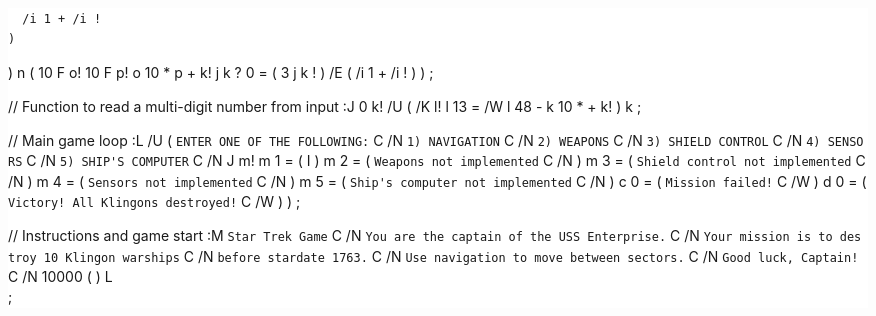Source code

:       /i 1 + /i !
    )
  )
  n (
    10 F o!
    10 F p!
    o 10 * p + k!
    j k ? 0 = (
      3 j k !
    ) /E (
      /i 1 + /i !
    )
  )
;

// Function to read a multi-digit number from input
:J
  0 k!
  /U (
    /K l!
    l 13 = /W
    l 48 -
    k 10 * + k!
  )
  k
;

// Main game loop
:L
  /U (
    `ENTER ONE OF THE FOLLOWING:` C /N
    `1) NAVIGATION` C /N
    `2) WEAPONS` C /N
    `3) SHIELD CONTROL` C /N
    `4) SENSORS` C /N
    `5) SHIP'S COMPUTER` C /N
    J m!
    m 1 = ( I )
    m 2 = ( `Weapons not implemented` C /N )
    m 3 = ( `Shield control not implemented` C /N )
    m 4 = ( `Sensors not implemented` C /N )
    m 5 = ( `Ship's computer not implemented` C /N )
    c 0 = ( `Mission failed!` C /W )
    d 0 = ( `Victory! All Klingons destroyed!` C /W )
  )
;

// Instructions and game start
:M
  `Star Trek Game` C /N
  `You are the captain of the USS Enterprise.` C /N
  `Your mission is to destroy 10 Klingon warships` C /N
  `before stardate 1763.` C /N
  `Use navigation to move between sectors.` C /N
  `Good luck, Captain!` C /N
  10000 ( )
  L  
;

┄┄┄┄┄┄┄┄┄┄

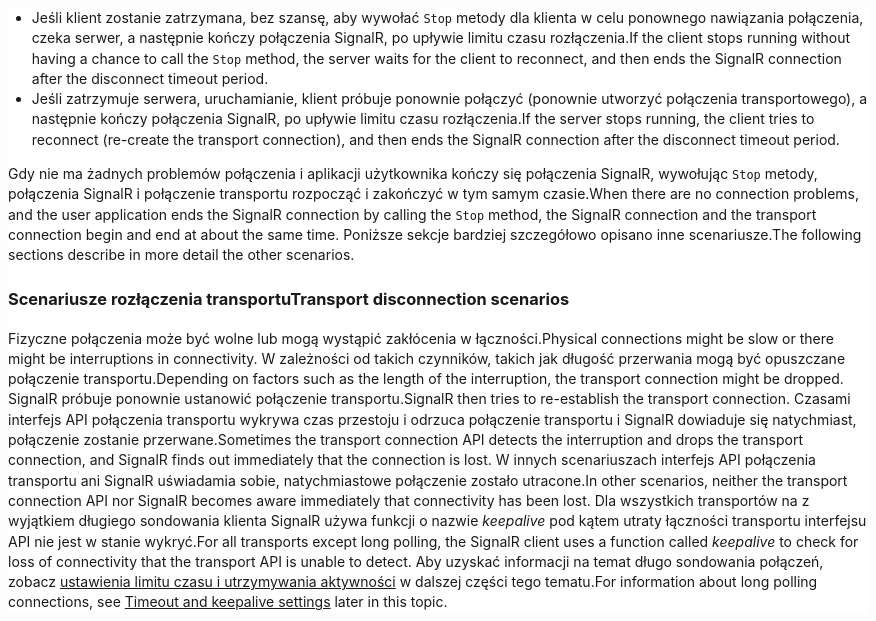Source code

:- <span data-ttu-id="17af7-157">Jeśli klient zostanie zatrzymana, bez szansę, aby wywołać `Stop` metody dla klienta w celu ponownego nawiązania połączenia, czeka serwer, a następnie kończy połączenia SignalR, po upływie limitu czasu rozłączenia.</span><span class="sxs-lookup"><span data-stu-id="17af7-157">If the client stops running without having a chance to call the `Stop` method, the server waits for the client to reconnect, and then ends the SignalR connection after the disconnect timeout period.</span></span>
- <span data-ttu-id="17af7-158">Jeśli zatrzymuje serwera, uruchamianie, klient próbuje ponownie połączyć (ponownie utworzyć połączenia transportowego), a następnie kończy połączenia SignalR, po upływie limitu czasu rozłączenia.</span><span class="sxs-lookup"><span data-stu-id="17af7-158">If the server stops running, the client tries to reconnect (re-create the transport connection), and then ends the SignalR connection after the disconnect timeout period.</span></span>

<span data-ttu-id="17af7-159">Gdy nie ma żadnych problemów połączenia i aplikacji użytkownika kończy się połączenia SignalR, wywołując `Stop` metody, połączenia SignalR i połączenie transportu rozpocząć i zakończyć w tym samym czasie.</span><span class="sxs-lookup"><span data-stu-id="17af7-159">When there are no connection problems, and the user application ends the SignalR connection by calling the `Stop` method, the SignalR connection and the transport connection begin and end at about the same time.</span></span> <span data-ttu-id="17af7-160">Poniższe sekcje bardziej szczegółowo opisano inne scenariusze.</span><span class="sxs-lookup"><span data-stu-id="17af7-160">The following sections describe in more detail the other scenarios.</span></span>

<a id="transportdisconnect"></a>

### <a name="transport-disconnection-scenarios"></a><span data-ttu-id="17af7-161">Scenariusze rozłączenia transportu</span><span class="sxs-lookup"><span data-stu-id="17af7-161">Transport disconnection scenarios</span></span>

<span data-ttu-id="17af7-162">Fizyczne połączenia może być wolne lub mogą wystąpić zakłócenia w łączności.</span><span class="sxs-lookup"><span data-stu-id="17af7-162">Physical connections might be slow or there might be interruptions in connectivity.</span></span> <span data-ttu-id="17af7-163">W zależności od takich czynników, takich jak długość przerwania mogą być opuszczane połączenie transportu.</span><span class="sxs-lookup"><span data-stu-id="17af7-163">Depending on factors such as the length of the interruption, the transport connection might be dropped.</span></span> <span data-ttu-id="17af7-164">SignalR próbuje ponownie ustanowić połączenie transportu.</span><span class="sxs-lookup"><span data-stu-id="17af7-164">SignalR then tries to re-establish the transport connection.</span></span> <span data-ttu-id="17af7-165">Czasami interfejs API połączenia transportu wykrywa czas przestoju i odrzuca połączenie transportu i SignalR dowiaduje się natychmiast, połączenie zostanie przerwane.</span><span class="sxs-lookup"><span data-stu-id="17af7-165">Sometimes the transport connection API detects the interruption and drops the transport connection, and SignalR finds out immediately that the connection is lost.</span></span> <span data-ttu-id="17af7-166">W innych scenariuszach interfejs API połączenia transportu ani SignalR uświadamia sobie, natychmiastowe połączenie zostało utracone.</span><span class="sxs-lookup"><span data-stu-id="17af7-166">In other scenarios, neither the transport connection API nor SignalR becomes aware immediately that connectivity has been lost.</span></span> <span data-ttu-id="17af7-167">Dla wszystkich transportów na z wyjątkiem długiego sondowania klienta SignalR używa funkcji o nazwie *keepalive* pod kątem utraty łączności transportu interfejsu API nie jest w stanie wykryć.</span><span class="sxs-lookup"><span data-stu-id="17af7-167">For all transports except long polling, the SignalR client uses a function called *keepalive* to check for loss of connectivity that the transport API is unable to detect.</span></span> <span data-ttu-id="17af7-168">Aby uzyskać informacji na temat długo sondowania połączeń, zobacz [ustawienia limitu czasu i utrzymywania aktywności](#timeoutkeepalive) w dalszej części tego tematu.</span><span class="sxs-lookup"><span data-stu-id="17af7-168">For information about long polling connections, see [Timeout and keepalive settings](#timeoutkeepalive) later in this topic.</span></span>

┄┄┄┄┄┄┄┄┄┄

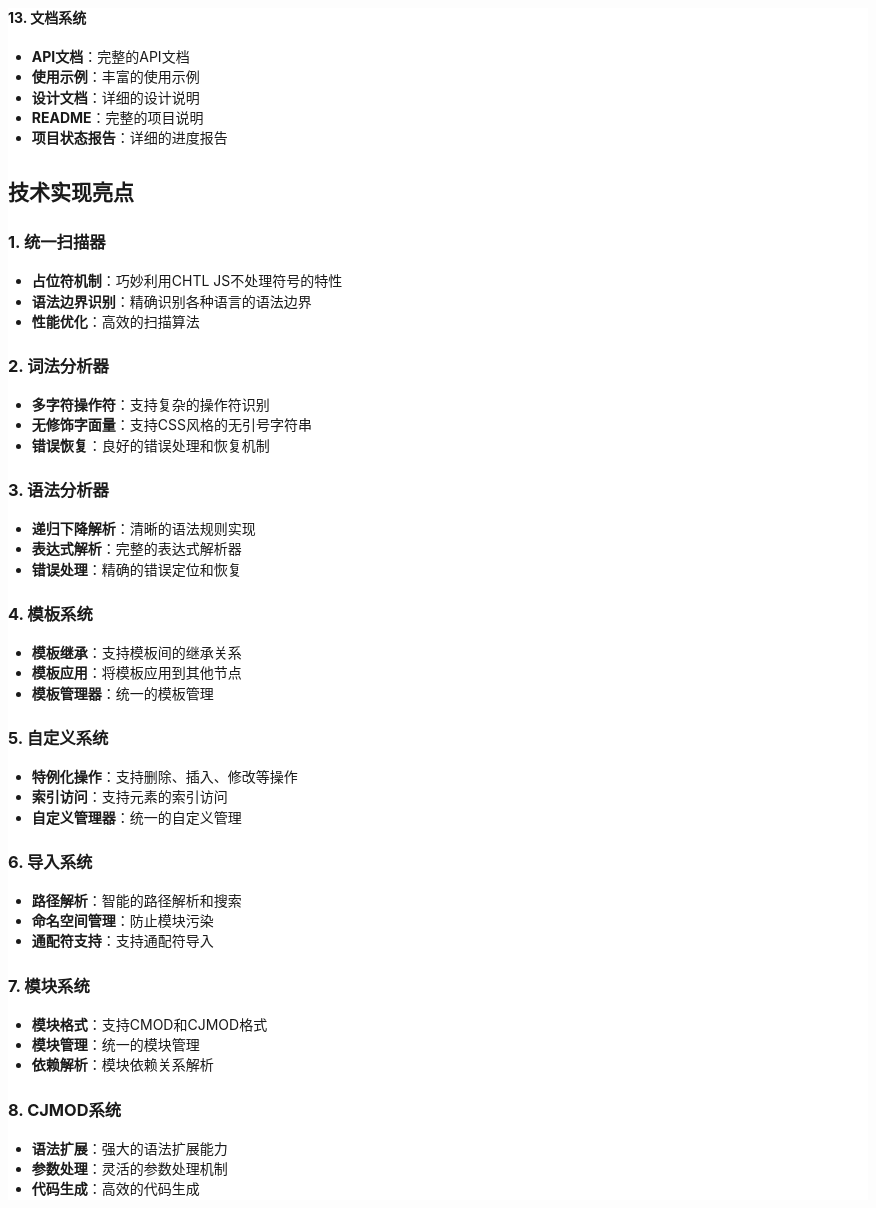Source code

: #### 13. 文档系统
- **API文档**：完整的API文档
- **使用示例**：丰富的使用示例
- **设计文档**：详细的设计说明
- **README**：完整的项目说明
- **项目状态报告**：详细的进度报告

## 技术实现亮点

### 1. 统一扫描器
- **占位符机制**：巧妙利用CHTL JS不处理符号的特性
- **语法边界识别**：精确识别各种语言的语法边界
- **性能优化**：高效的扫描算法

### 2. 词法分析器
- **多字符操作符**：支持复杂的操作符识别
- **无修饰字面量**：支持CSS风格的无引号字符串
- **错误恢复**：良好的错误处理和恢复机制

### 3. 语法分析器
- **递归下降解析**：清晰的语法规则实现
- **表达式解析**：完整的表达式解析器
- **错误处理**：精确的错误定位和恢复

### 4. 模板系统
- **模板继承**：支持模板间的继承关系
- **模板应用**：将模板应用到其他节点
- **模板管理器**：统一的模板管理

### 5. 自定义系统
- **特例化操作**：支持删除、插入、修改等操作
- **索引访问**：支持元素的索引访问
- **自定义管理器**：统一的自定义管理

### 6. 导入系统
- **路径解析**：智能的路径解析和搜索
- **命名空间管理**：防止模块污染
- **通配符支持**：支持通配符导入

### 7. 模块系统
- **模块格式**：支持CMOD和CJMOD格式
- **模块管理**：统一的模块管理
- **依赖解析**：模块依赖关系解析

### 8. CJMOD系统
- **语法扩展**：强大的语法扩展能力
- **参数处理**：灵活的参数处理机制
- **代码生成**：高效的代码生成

┄┄┄┄┄┄┄┄┄┄

About this task: Report each line of the data in which "następnie" occurs.

Result of the exercise:
:- <span data-ttu-id="17af7-157">Jeśli klient zostanie zatrzymana, bez szansę, aby wywołać `Stop` metody dla klienta w celu ponownego nawiązania połączenia, czeka serwer, a następnie kończy połączenia SignalR, po upływie limitu czasu rozłączenia.</span><span class="sxs-lookup"><span data-stu-id="17af7-157">If the client stops running without having a chance to call the `Stop` method, the server waits for the client to reconnect, and then ends the SignalR connection after the disconnect timeout period.</span></span>
- <span data-ttu-id="17af7-158">Jeśli zatrzymuje serwera, uruchamianie, klient próbuje ponownie połączyć (ponownie utworzyć połączenia transportowego), a następnie kończy połączenia SignalR, po upływie limitu czasu rozłączenia.</span><span class="sxs-lookup"><span data-stu-id="17af7-158">If the server stops running, the client tries to reconnect (re-create the transport connection), and then ends the SignalR connection after the disconnect timeout period.</span></span>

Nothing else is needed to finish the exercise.